K C Geoffrey Ng 1, Gholamreza Rouhi 2, Mario Lamontagne 3,1,, Paul E Beaulé 4
PMCID: PMC3470675  PMID: 24082862

Abstract

Background:

Cam femoroacetabular impingement (FAI) can impose elevated mechanical loading in the hip, potentially leading to an eventual mechanical failure of the joint. Since in vivo data on the pathomechanisms of FAI are limited, it is still unclear how this deformity leads to osteoarthritis.

Purpose:

The purpose of this study was to examine the effects of cam FAI on hip joint mechanical loading using finite element analysis, by incorporating subject-specific geometries, kinematics, and kinetics.

Questions:

The research objectives were to address and determine: (1) if hips with cam FAI demonstrate higher maximum shear stresses, in comparison with control hips; (2) the magnitude of the peak maximum shear stresses; and (3) the locations of the peak maximum shear stresses.

Methods:

Using finite element analysis, two patient models were control-matched and simulated during quasi-static positions from standing to squatting. Intersegmental hip forces, from a previous study, were applied to the subject-specific hip geometries, segmented from CT data, to evaluate the maximum shear stresses on the acetabular cartilage and underlying bone.

Results:

Peak maximum shear stresses were found at the anterosuperior region of the underlying bone during squatting. The peaks at the anterosuperior acetabulum were substantially higher for the patients (15.2 ± 1.8 MPa) in comparison with the controls (4.5 ± 0.1 MPa).

Conclusions:

Peaks were not situated on the cartilage, but instead located on the underlying bone. The results correspond with the locations of initial cartilage degradation observed during surgical treatment and from MRI.

Clinical Relevance:

These findings support the pathomechanism of cam FAI. Changes may originate from the underlying subchondral bone properties rather than direct shear stresses to the articular cartilage.

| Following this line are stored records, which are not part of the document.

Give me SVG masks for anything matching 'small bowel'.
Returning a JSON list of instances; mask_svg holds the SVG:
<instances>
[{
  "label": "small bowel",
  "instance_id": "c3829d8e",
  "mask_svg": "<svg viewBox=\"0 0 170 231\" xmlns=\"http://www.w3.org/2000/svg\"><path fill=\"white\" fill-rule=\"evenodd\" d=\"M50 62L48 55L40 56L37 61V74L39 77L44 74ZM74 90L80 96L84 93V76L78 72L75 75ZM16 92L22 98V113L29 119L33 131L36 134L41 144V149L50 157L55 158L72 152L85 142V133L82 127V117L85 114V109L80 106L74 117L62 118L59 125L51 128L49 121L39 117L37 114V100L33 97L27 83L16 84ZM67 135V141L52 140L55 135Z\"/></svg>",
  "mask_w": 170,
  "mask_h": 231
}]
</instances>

Keywords: hip, impingement, cam femoroacetabular impingement, finite element analysis, subject-specific, finite element model

Introduction

Pathological hip deformities leading to mechanical joint failures constitute a large proportion of ongoing challenges in orthopedics. Cam femoroacetabular impingement (FAI) has been identified as one such recurring geometric deformity of the femoral head [22, 34], characterized by an enlarged, aspherical femoral head–neck junction and described as a pathomechanical failure process of the hip [27]. The presence of the cam deformity introduces a substantial risk of hip pain and early osteoarthritis (OA), and it was not until the last decade that a closer assimilation was identified between cam FAI and hip degeneration, particularly in younger adults [15, 16, 18]. The impingement occurs when the anterosuperior aspect of the femoral head is in direct interference with the acetabulum during large and combined motions in hip flexion and rotation [10, 40], as well as during squatting [9, 26]. Patients with a more severe and larger cam deformity, as defined by a higher alpha angle [6, 35, 41], can be more susceptible to anterosuperior cartilage and labral lesions [6, 7].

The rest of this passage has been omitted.